- About this task -
Return, word for word, the part of the flood fatigue article that begins at the words "Seiler and many" and ends after the words "throughout the valley.".

- Text under study -
• • • • •
Recurring flood fight in Otter Tail County leads to area weariness
It's been months since flooding was an immediate threat to Doug Seiler's home in rural Fergus Falls, along the Otter Tail River.
But Seiler still wakes with a start at the silence of his sump pumps and checks his basement first thing each morning just to make sure it's still dry.
"If it wasn't so real, you'd almost think it was stupid," he said.
Seiler and many homeowners living along rivers are experiencing what has become known as "flood fatigue" because of the recurring floods throughout the valley.
No true definition
There's no true definition of flood fatigue, but the symptoms people present are typical responses, such as sleep problems and anxiety, to repeated crises, said Dr. Andy McLean, medical director for the North Dakota Department of Human Services.
Anecdotal evidence points to flood fatigue becoming more of an issue this year, especially for those who live right along the river, McLean said.
While early predictions about the flood are giving people time to physically prepare for the event, it also leaves ample time to worry, McLean said.
• • • • •
- Entries shown -
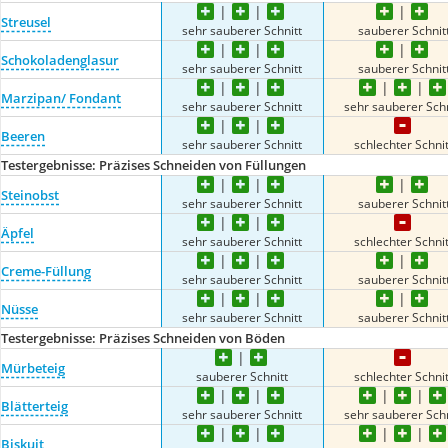
Streusel
sehr sauberer Schnitt
sauberer Schnit
Schokoladenglasur
sehr sauberer Schnitt
sauberer Schnit
Marzipan/ Fondant
sehr sauberer Schnitt
sehr sauberer Schn
Beeren
sehr sauberer Schnitt
schlechter Schnit
Testergebnisse: Präzises Schneiden von Füllungen
Steinobst
sehr sauberer Schnitt
sauberer Schnit
Äpfel
sehr sauberer Schnitt
schlechter Schnit
Creme-Füllung
sehr sauberer Schnitt
sauberer Schnit
Nüsse
sehr sauberer Schnitt
sauberer Schnit
Testergebnisse: Präzises Schneiden von Böden
Mürbeteig
sauberer Schnitt
schlechter Schnit
Blätterteig
sehr sauberer Schnitt
sehr sauberer Schn
Biskuit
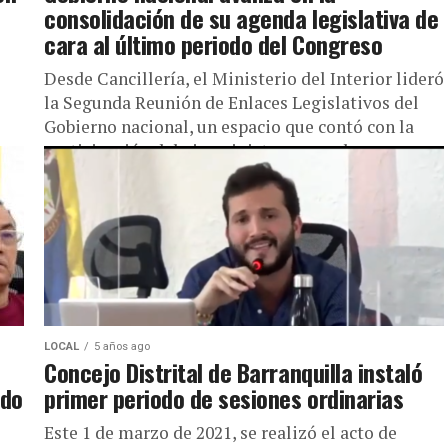
consolidación de su agenda legislativa de
cara al último periodo del Congreso
Desde Cancillería, el Ministerio del Interior lideró
la Segunda Reunión de Enlaces Legislativos del
Gobierno nacional, un espacio que contó con la
s.
participación del viceministro general...
LOCAL
5 años ago
Concejo Distrital de Barranquilla instaló
odo
primer periodo de sesiones ordinarias
Este 1 de marzo de 2021, se realizó el acto de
• • • • •
- Written response -
Seiler and many homeowners living along rivers are experiencing what has become known as "flood fatigue" because of the recurring floods throughout the valley.